Securing EJBs
You can provide security for your EJB application using annotations or using deployment descriptors.
Before Java™ EE 5, if you wanted to use authorization for a given application, you needed to specify authorization information in the application deployment descriptors ejb-jar.xml or web.xml. You can set up security in your application directly using annotations.
Common security annotations
JSR 250 defines a number of common security annotations. Five security annotations are defined:- javax.annotation.security.PermitAll:
- Can be used at type or method level.
- Indicates that the given method or all business methods of the given EJB are accessible by everyone.
- javax.annotation.security.DenyAll:
- Can be used at method level.
- Indicates that the given method in the EJB cannot be accessed by anyone.

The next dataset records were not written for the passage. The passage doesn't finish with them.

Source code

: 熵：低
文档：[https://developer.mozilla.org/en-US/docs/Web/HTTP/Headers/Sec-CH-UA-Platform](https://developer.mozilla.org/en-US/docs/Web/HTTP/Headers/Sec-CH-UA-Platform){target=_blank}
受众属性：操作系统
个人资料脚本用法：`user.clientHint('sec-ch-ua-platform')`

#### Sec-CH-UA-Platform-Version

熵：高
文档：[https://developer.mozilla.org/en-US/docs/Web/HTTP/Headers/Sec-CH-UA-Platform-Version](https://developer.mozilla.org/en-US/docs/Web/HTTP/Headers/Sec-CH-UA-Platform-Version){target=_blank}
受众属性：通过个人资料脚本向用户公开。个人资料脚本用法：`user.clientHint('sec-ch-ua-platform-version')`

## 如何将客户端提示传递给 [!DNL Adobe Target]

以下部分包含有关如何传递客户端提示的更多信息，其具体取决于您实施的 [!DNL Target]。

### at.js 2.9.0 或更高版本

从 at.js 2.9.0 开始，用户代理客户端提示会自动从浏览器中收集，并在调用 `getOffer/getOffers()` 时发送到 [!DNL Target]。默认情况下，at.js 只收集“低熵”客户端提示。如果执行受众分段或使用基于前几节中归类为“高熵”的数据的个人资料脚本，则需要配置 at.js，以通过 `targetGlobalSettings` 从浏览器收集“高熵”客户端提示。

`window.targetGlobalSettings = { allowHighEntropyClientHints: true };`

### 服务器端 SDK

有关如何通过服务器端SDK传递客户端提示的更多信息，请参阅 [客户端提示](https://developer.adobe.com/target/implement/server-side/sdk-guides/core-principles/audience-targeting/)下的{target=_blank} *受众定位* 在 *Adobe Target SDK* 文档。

- javax.annotation.security.RolesAllowed:
- Can be used at type or method level.
- Indicates that the given method or all business methods in the EJB can be accessed by users associated with the list of roles.
- javax.annotation.security.DeclareRoles:
- Can be used at type level.
- Defines roles for security checking. To be used by EJBContext.isCallerInRole, HttpServletRequest.isUserInRole, and WebServiceContext.isUserInRole.
- javax.annotation.security.RunAs:
- Can be used at type level.
- Specifies the run-as role for the given components.
Example:
@Stateless
@RolesAllowed("team")
public class TestEJB implements Test {
@PermitAll
public String hello(String msg) {
return "Hello, " + msg;
}
public String goodbye(String msg) {
return "Goodbye, " + msg;
}
}
In this example, the hello() method is accessible by everyone, and the goodbye() method is accessible by users of role team.